DIRECTIONS: Can you put the lines in the items below, starting at the line with "Разбраха се! Новата заплата на Винисиус" and ending at the line with "avocate et n’a pas peur de", both included, into a JSON list of strings with one string per line, skipping blank lines and leaving the pictures out?

Collected data:
___

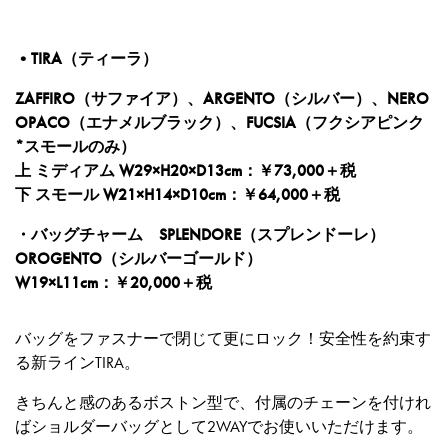
•TIRA（ティーラ）
ZAFFIRO（サファイア）、ARGENTO（シルバー）、NERO
OPACO（エナメルブラック）、FUCSIA（フクシアピンク
*スモールのみ）
上 ミディアム W29×H20×D13cm：￥73,000＋税
下 スモール W21×H14×D10cm：￥64,000＋税
・バッグチャーム SPLENDORE（スプレンドーレ）
OROGENTO（シルバーゴールド）
W19×L11cm：￥20,000＋税
バッグをファスナーで閉じて更にロック！安全性を約束す
る新ラインTIRA。
きちんと感のあるボストン型で、付属のチェーンを付けれ
ばショルダーバッグとして2WAYでお使いいただけます。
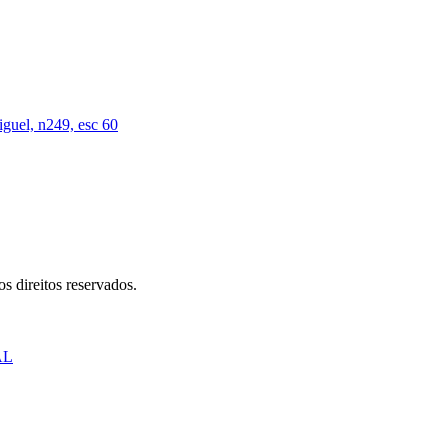
iguel, n249, esc 60
s direitos reservados.
AL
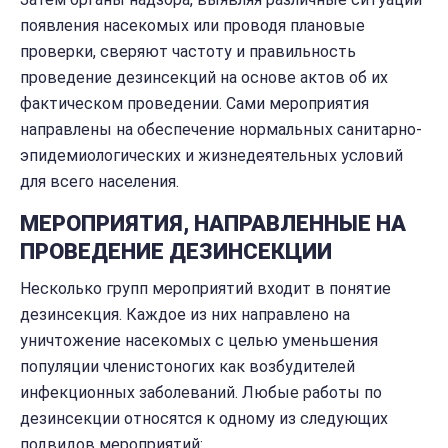
появления насекомых или проводя плановые
проверки, сверяют частоту и правильность
проведение дезинсекций на основе актов об их
фактическом проведении. Сами мероприятия
направлены на обеспечение нормальных санитарно-
эпидемиологических и жизнедеятельных условий
для всего населения.
МЕРОПРИЯТИЯ, НАПРАВЛЕННЫЕ НА
ПРОВЕДЕНИЕ ДЕЗИНСЕКЦИИ
Несколько групп мероприятий входит в понятие
дезинсекция. Каждое из них направлено на
уничтожение насекомых с целью уменьшения
популяции членистоногих как возбудителей
инфекционных заболеваний. Любые работы по
дезинсекции относятся к одному из следующих
подвидов мероприятий:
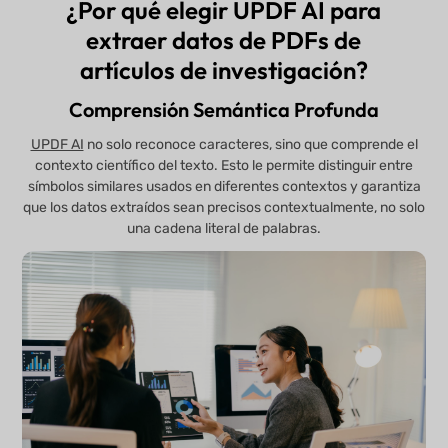
¿Por qué elegir UPDF AI para
extraer datos de PDFs de
artículos de investigación?
Comprensión Semántica Profunda
UPDF AI
no solo reconoce caracteres, sino que comprende el
contexto científico del texto. Esto le permite distinguir entre
símbolos similares usados en diferentes contextos y garantiza
que los datos extraídos sean precisos contextualmente, no solo
una cadena literal de palabras.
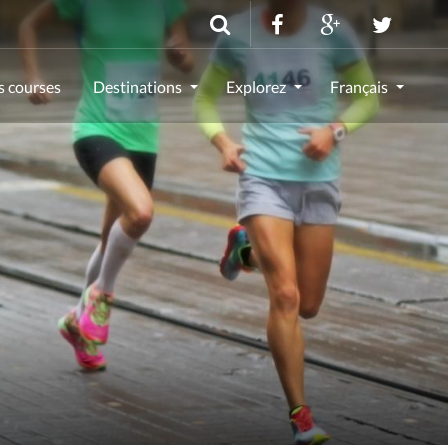
s courses
Destinations
Explorez
Français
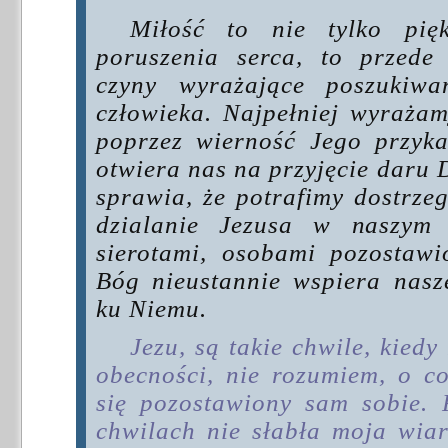
Miłość to nie tylko pię
poruszenia serca, to przede
czyny wyrażające poszukiwa
człowieka. Najpełniej wyraża
poprzez wierność Jego przyk
otwiera nas na przyjęcie daru 
sprawia, że potrafimy dostrze
dzialanie Jezusa w naszym 
sierotami, osobami pozostaw
Bóg nieustannie wspiera nasz
ku Niemu.
Jezu, są takie chwile, kied
obecności, nie rozumiem, o co
się pozostawiony sam sobie. 
chwilach nie słabła moja wia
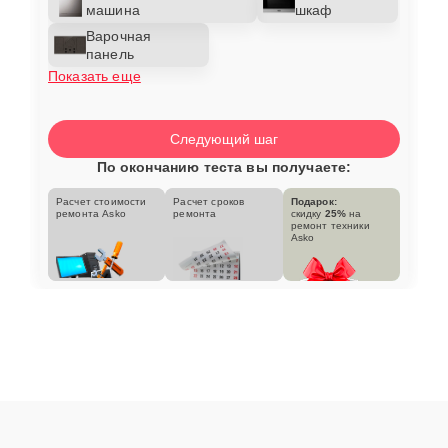
машина
шкаф
Варочная
панель
Показать еще
Следующий шаг
По окончанию теста вы получаете:
Расчет стоимости
Расчет сроков
Подарок:
ремонта Asko
ремонта
скидку
25%
на
ремонт техники
Asko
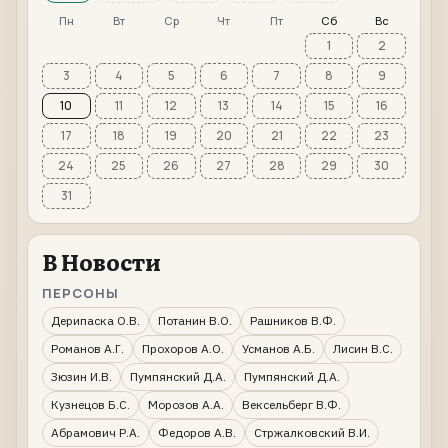
Пн
Вт
Ср
Чт
Пт
Сб
Вс
1
2
3
4
5
6
7
8
9
10
11
12
13
14
15
16
17
18
19
20
21
22
23
24
25
26
27
28
29
30
31
В Новости
ПЕРСОНЫ
Дерипаска О.В.
Потанин В.О.
Рашников В.Ф.
Романов А.Г.
Прохоров А.О.
Усманов А.Б.
Лисин В.С.
Зюзин И.В.
Пумпянский Д.А.
Пумпянский Д.А.
Кузнецов Б.С.
Морозов А.А.
Вексельберг В.Ф.
Абрамович Р.А.
Федоров А.В.
Стржалковский В.И.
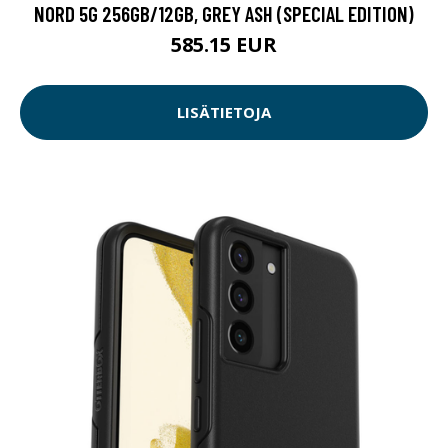
NORD 5G 256GB/12GB, GREY ASH (SPECIAL EDITION)
585.15 EUR
LISÄTIETOJA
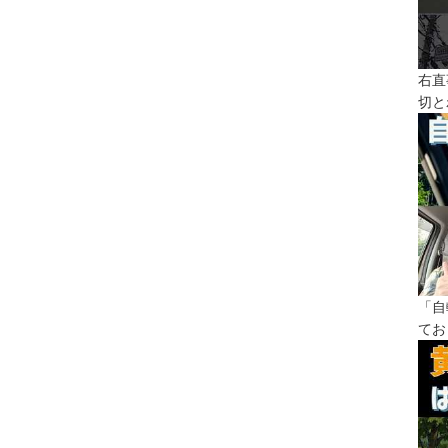
右直
切と
「自
てお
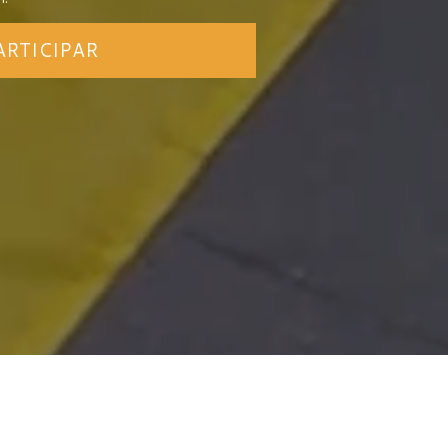
ARTICIPAR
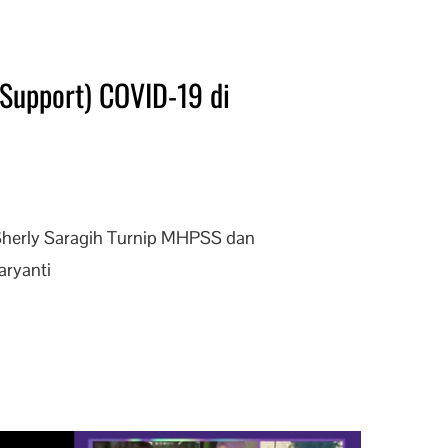
Support) COVID-19 di
Sherly Saragih Turnip MHPSS dan
aryanti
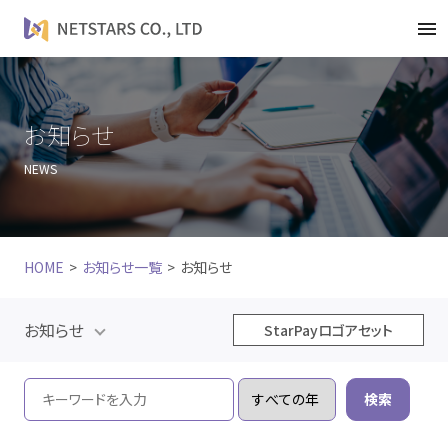
t
o
g
g
l
お知らせ
e
NEWS
n
a
v
i
HOME
お知らせ一覧
お知らせ
g
a
t
お知らせ
StarPayロゴアセット
i
o
n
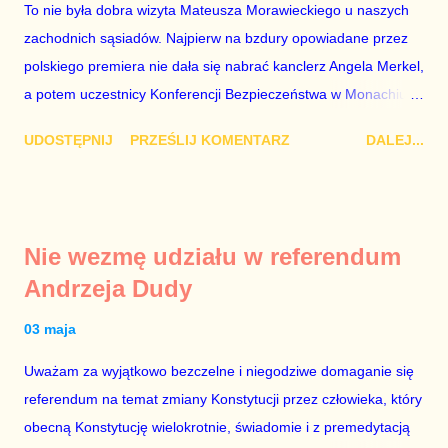
To nie była dobra wizyta Mateusza Morawieckiego u naszych
znowu dał się złamać partii Jarosława Kaczyńskiego. Znowu,
zachodnich sąsiadów. Najpierw na bzdury opowiadane przez
bo w 2007 roku też tak się stało. Na kilka tygodni przed
polskiego premiera nie dała się nabrać kanclerz Angela Merkel,
przedterminowymi wyborami parlamentarnymi do biur Solorza
a potem uczestnicy Konferencji Bezpieczeństwa w Monachium.
politycy PiS wysłali Agencję Bezpieczeństwa Wewnętrznego, a
Najpierw Berlin. Oglądając wspólną konferencję prasową
kilka dni później...
UDOSTĘPNIJ
PRZEŚLIJ KOMENTARZ
DALEJ...
Merkel i Morawieckiego narastało we mnie zażenowanie. Było
mi przykro, że premier mojego kraju świadomie kłamie mówiąc,
że polskie sądy pracują najwolniej w Europie, a prawda jest
taka, że są w środku zestawienia. Potem, gdy opowiadał
Nie wezmę udziału w referendum
brednie, że Polska może być motorem wzrostu gospodarczego
Andrzeja Dudy
całej Unii Europejskiej. To tak, jakby rower miał ciągnąć
samochód ciężarowy. Premier Morawiecki nie poprzestał
03 maja
jednak na tym i porównał PKB Polski i Hiszpanii, ale – uwaga –
Uważam za wyjątkowo bezczelne i niegodziwe domaganie się
z roku 1951, czyli czasów stalinizmu. To pewnie dlatego, że nie
referendum na temat zmiany Konstytucji przez człowieka, który
chciało mu przejść przez gardło pochwalenie gospodarczej
obecną Konstytucję wielokrotnie, świadomie i z premedytacją
sytuacji naszego kraju z lat 2007-2015. Bardzo to małe i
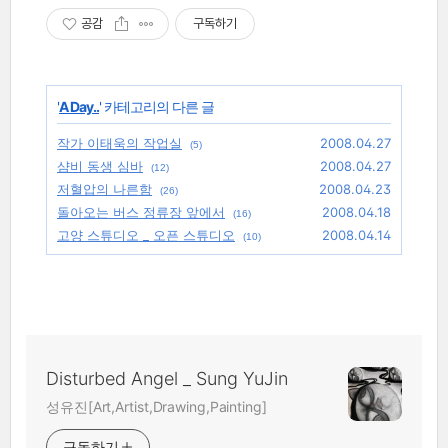
공감
구독하기
'
A Day..
' 카테고리의 다른 글
작가 이태욱의 작업실
2008.04.27
(5)
샴비 동생 심바
2008.04.27
(12)
저혈압의 나른함
2008.04.23
(26)
돌아오는 버스 정류장 앞에서
2008.04.18
(16)
고양 스튜디오 _ 오픈 스튜디오
2008.04.14
(10)
Disturbed Angel _ Sung YuJin
성유진[Art,Artist,Drawing,Painting]
구독하기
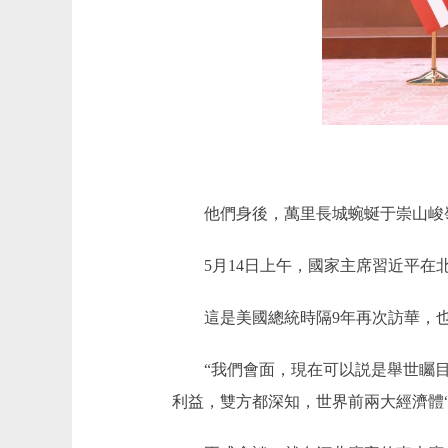
他們身後，萬里長城蜿蜒于崇山峻嶺
5月14日上午，國家主席習近平在北
這是美國總統時隔9年再次訪華，也是
“我們會面，現在可以説是舉世矚目。
利益，雙方都深知，世界前兩大經濟體“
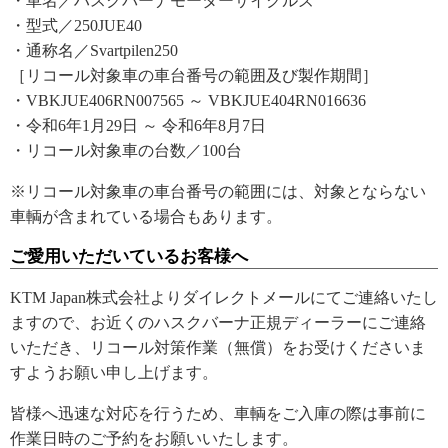
・車名／ハスクバーナモーターサイクルズ
・型式／250JUE40
・通称名／Svartpilen250
［リコール対象車の車台番号の範囲及び製作期間］
・VBKJUE406RN007565 ～ VBKJUE404RN016636
・令和6年1月29日 ～ 令和6年8月7日
・リコール対象車の台数／100台
※リコール対象車の車台番号の範囲には、対象とならない
車輌が含まれている場合もあります。
ご愛用いただいているお客様へ
KTM Japan株式会社よりダイレクトメールにてご連絡いたし
ますので、お近くのハスクバーナ正規ディーラーにご連絡
いただき、リコール対策作業（無償）をお受けくださいま
すようお願い申し上げます。
皆様へ迅速な対応を行うため、車輌をご入庫の際は事前に
作業日時のご予約をお願いいたします。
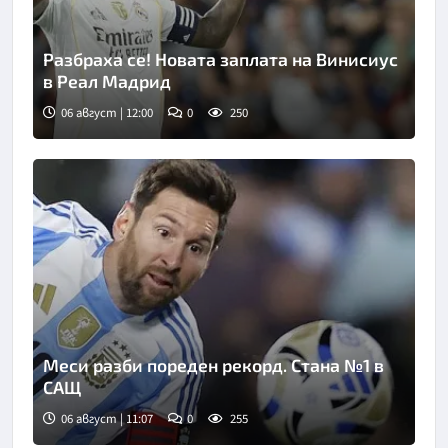
Разбраха се! Новата заплата на Винисиус
в Реал Мадрид
06 август | 12:00
0
250
Меси разби пореден рекорд. Стана №1 в
САЩ
06 август | 11:07
0
255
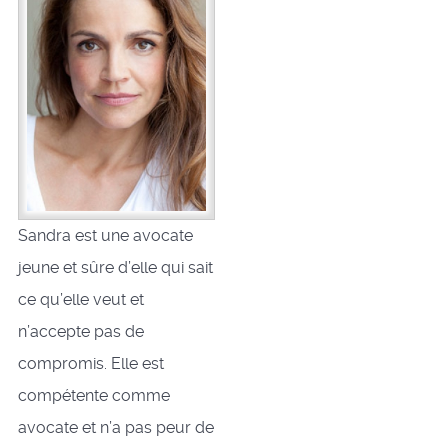
Sandra est une avocate
jeune et sûre d’elle qui sait
ce qu’elle veut et
n’accepte pas de
compromis. Elle est
compétente comme
avocate et n’a pas peur de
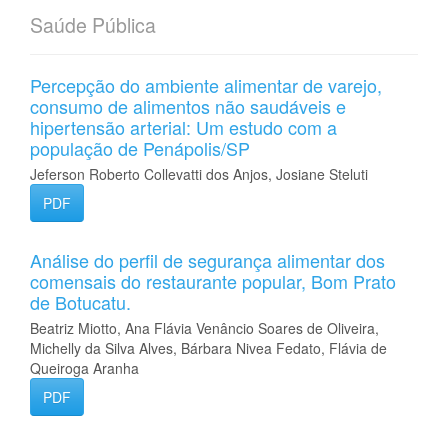
Saúde Pública
Percepção do ambiente alimentar de varejo,
consumo de alimentos não saudáveis e
hipertensão arterial: Um estudo com a
população de Penápolis/SP
Jeferson Roberto Collevatti dos Anjos, Josiane Steluti
PDF
Análise do perfil de segurança alimentar dos
comensais do restaurante popular, Bom Prato
de Botucatu.
Beatriz Miotto, Ana Flávia Venâncio Soares de Oliveira,
Michelly da Silva Alves, Bárbara Nivea Fedato, Flávia de
Queiroga Aranha
PDF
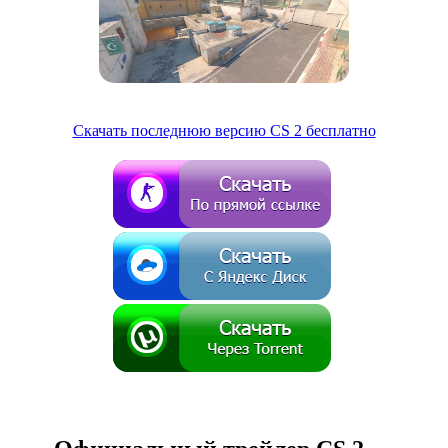
Скачать последнюю версию CS 2 бесплатно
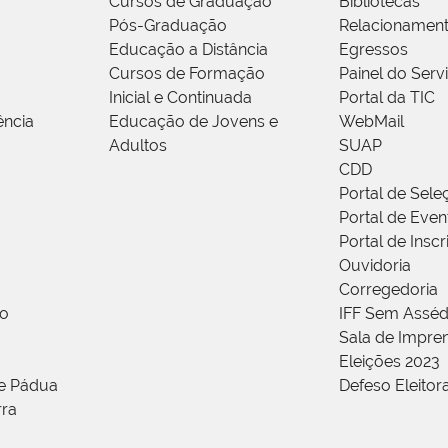
Cursos de Graduação
Bibliotecas
Pós-Graduação
Relacionamen
Educação a Distância
Egressos
Cursos de Formação
Painel do Serv
Inicial e Continuada
Portal da TIC
ência
Educação de Jovens e
WebMail
Adultos
SUAP
CDD
Portal de Sele
Portal de Even
Portal de Insc
Ouvidoria
Corregedoria
ão
IFF Sem Asséd
Sala de Impren
Eleições 2023
de Pádua
Defeso Eleitor
rra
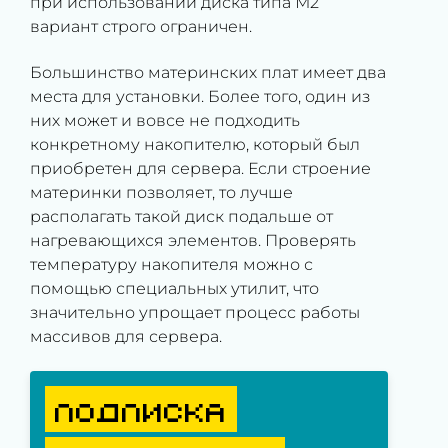
при использовании диска типа М2
вариант строго ограничен.
Большинство материнских плат имеет два
места для установки. Более того, один из
них может и вовсе не подходить
конкретному накопителю, который был
приобретен для сервера. Если строение
материнки позволяет, то лучше
располагать такой диск подальше от
нагревающихся элементов. Проверять
температуру накопителя можно с
помощью специальных утилит, что
значительно упрощает процесс работы
массивов для сервера.
ПОДПИСКА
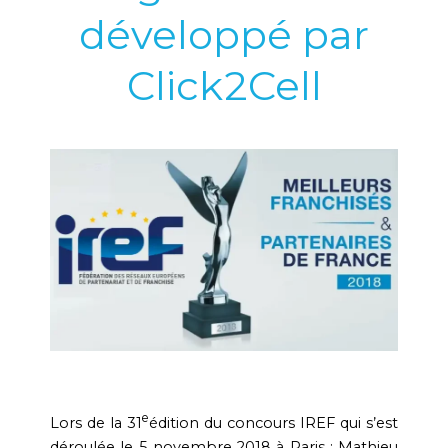
développé par
Click2Cell
e
Lors de la 31
édition du concours IREF qui s’est
déroulée le 5 novembre 2018 à Paris ; Mathieu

___

YOUR SOLUTION:
[
  "Разбраха се! Новата заплата на Винисиус",
  "в Реал Мадрид",
  "06 август | 12:00",
  "0",
  "250",
  "Меси разби пореден рекорд. Стана №1 в",
  "САЩ",
  "06 август | 11:07",
  "0",
  "255",
  "Sandra est une avocate",
  "jeune et sûre d’elle qui sait",
  "ce qu’elle veut et",
  "n’accepte pas de",
  "compromis. Elle est",
  "compétente comme",
  "avocate et n’a pas peur de"
]